The problem is that AI is weird not because of academia. In fact, right not it has been captured by industry and it is why we've severely slowed down in progress[0]. Most people in the space now are working in industry labs. Frankly, you can do more, you get paid A LOT more (2-3x) and you have less bureaucratic bullshit. But I think you're keenly aware of this industry capture as you're mentioning aspects of it.
I don't want there to be any confusion: I think it is good that industry and academia work together. There's lots of benefits. But we also need to recognize that these two typically have very different goals, work at different TRLs, and have have very different expectations on the time where the work will be seen as impactful. Traditionally, academia has generally been the dominating player in the high risk high reward/low level research space (yes, much more goes on too, but of people that do this type of research, you think academia) while industry research typically is focused on higher TRL because they're focused on selling things in the near future. There's just a danger when you work too closely to industry: you can't have any wizards if you don't have any noobs.
But I'm not sure it is just ML that's been going this way. There's a lot of sentiment on this website where people dismiss research papers (outside ML) that show up here due to them not being viable products. I mean... yeah... they're research. We can agree that the value is oversold, but often that's by the publisher (read university) and not the paper (not sure if I can say the same for ML). But it's a kinda environmental problem because if everything has to be a product you can't be honest about what you did and if discussing the limits and where you need to still improve upon to actually get an product down the line gets you rejected, well... you just don't talk about that.

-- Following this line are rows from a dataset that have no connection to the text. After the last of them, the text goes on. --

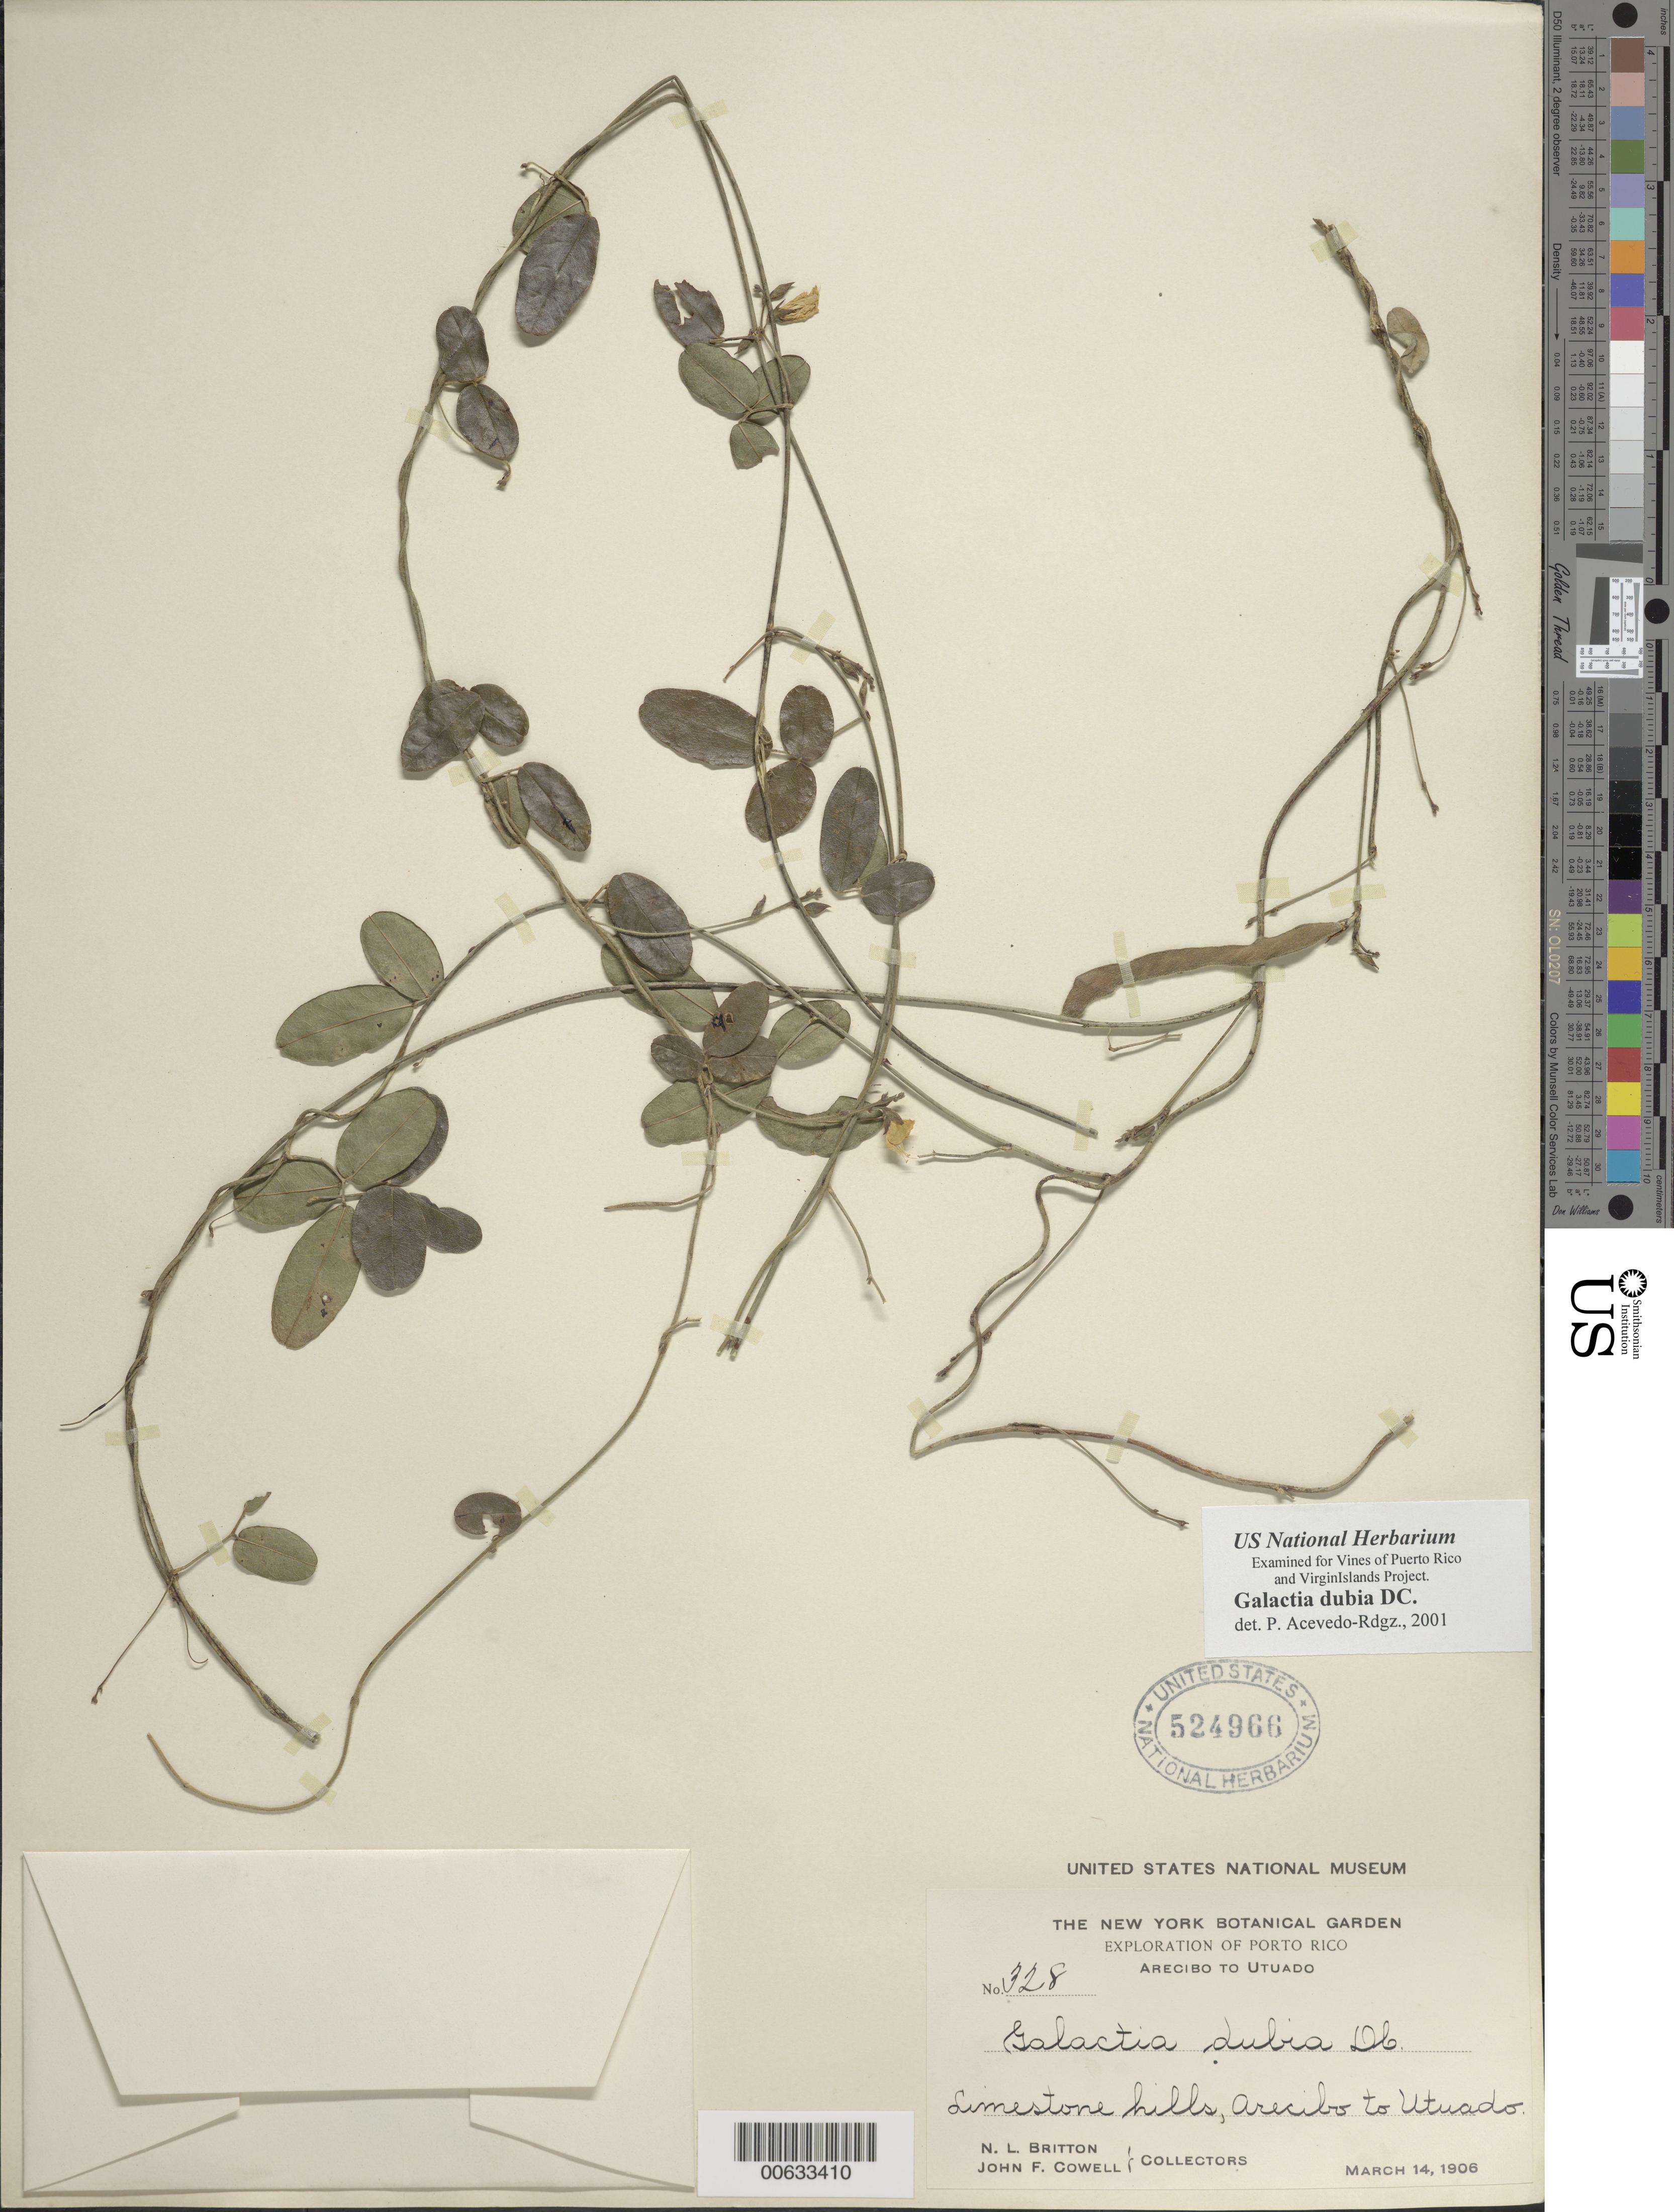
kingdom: Plantae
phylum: Tracheophyta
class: Magnoliopsida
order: Fabales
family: Fabaceae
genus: Galactia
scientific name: Galactia dubia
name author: DC.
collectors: N. Britton & J. F. Cowell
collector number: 328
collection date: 1906-03-14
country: Puerto Rico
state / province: Utuado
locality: Arecibo to Utuabo, Porto Rico, Limestone hills, arecibo to Utuado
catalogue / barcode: US 524966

This is all the "RL hacking" or better known as Goodhart's Law. I've been saying we're living in Goodhart's Hell because it seems, especially in the last 5-10 years, we've recognized that a lot of metric hacking is going on and decided that the best course of action is not to resolve the issues, but lean into it. We've seen the house of cards that this has created. Crypto is a good example. Shame is if we kill AI because there is a lot of real value there. But if you're a chocolate factory and promise people that eating your chocolate will give them superpowers, it doesn't matter how life changingly delicious that chocolate is, people will be upset and feel cheated. Problem is, the whole chocolate industry is doing this right now and we're not Willy fucking Wonka.

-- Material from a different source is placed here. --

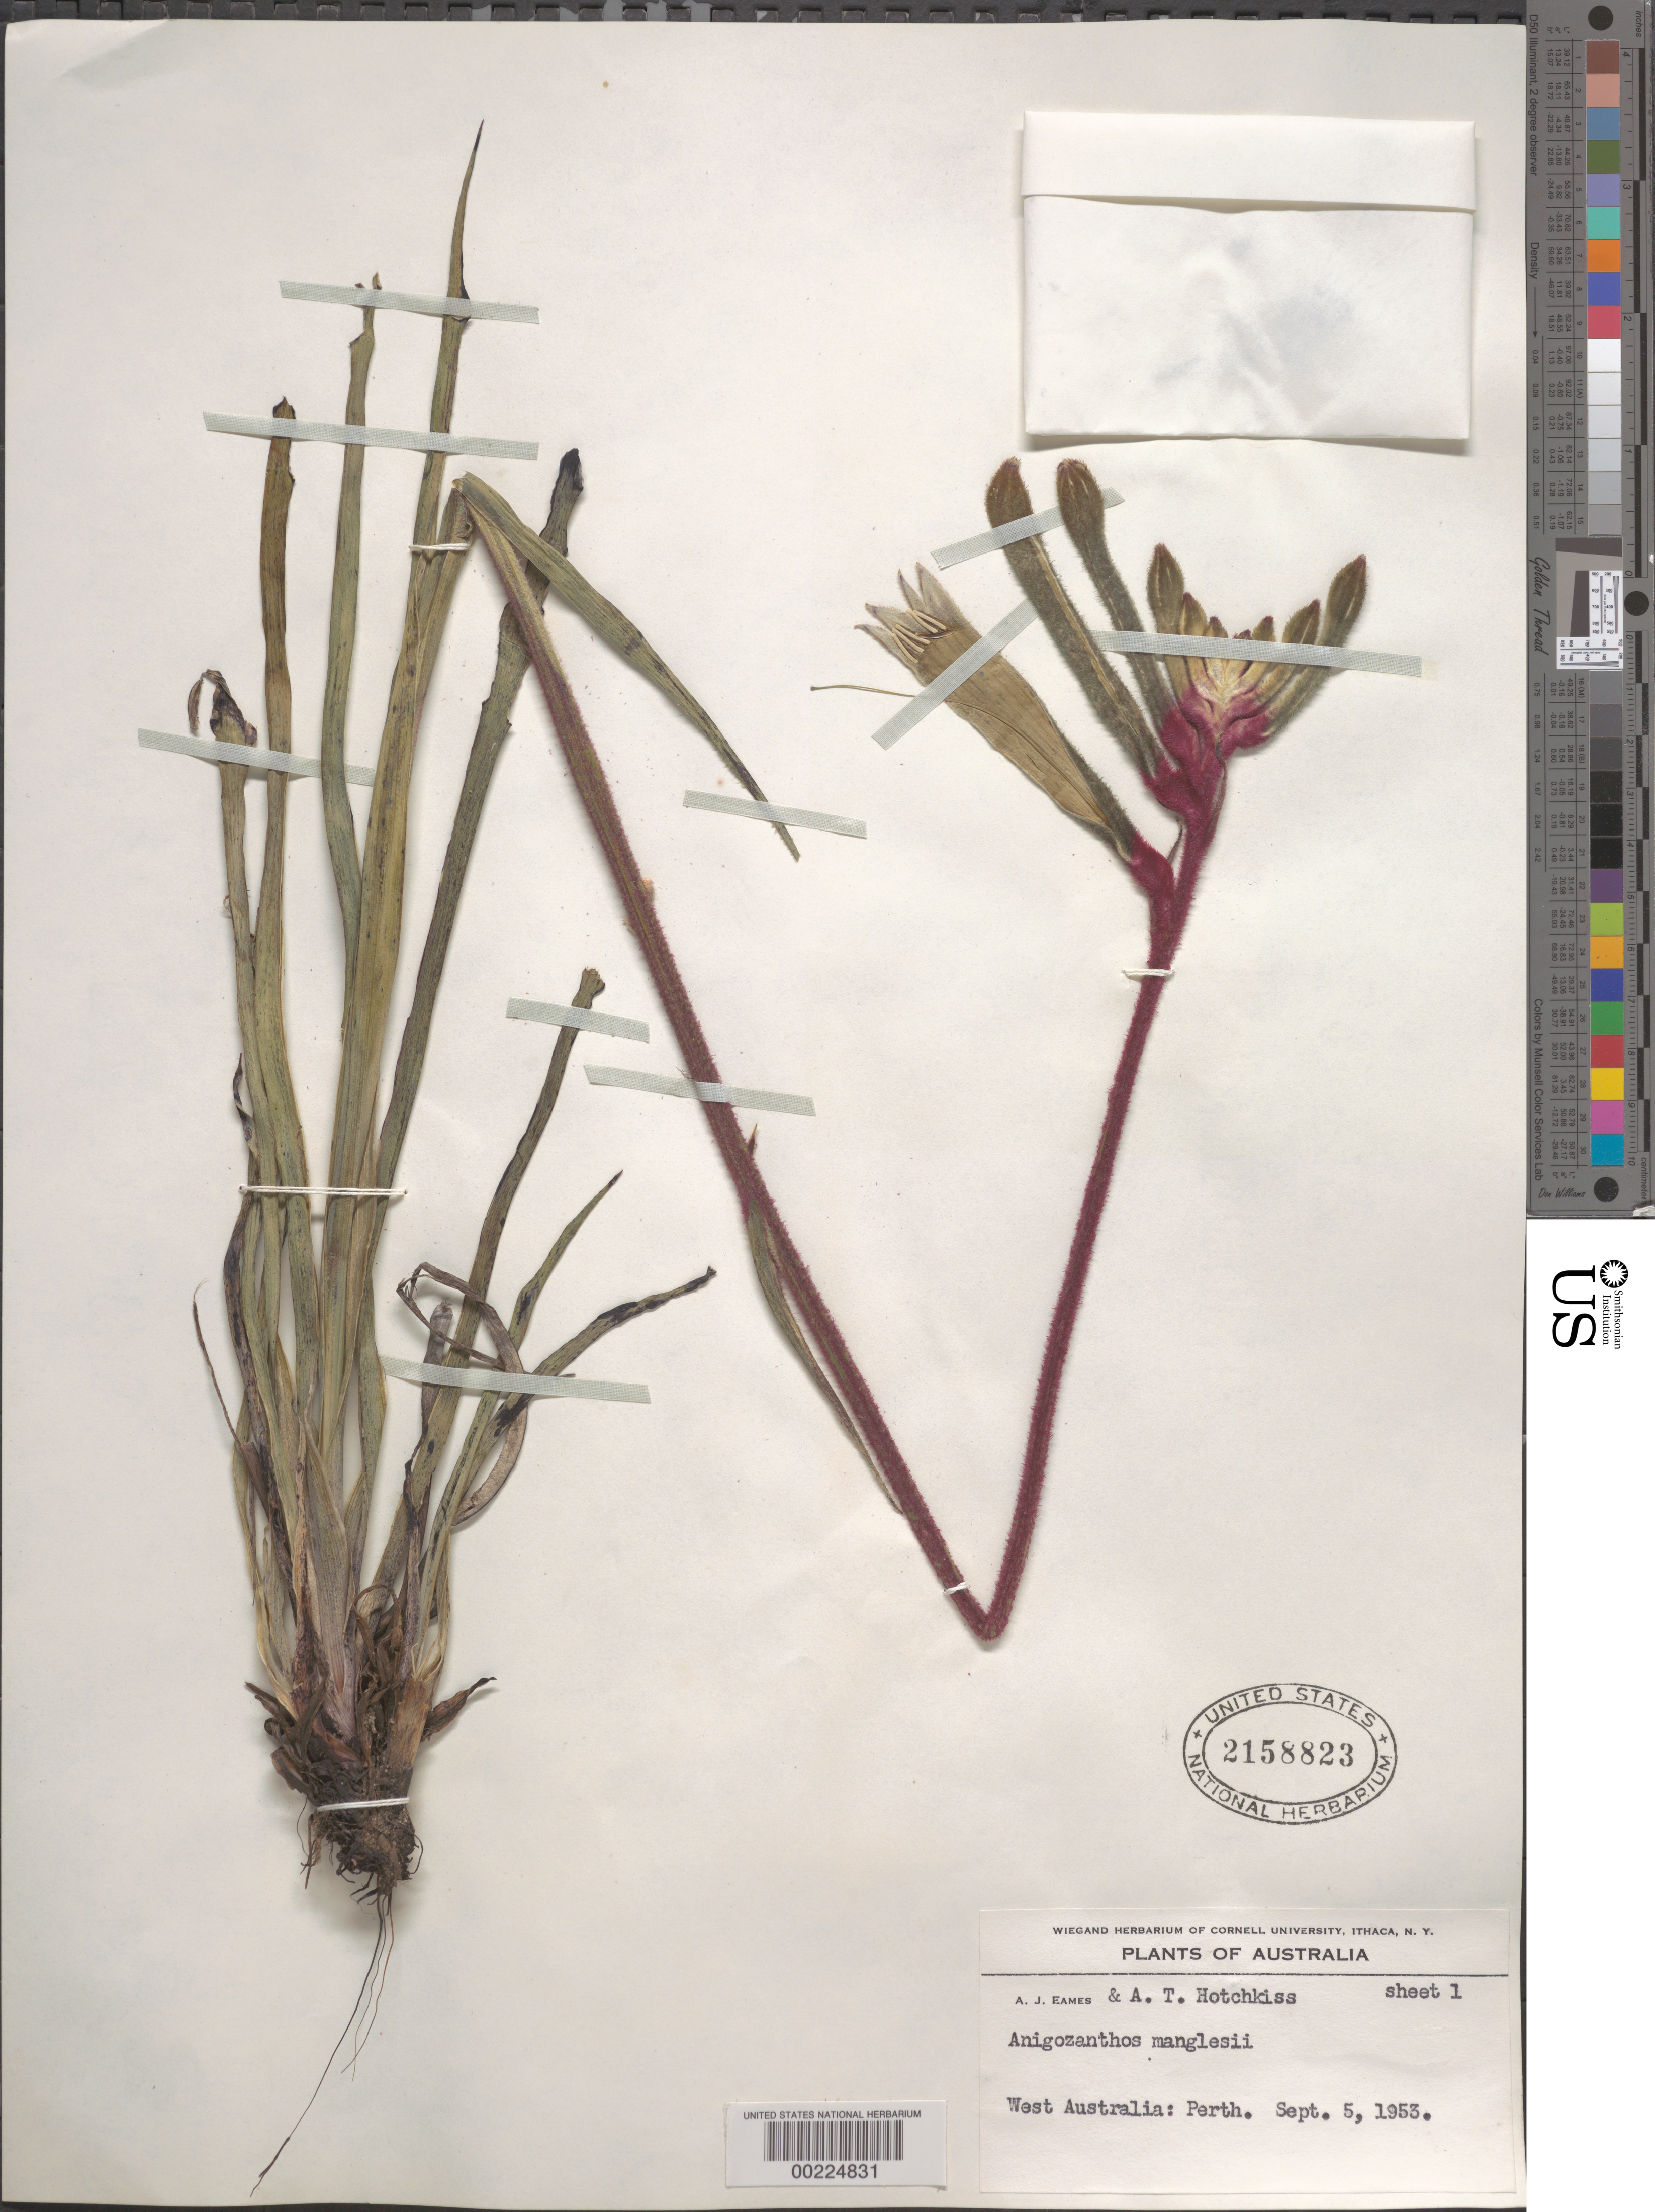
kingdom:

[0] More progress looks like it is being made and there is a lot of progress that should have been made but wasn't but these types of nuances are a bit harder to discuss without intimate knowledge of the field. I'll say that diffusion should have happened much sooner but industry capture had everyone looking at GANs. Anything not, got extra scrutiny and became easy to reject due to not having state of the art results (are we doing research or are we building products?)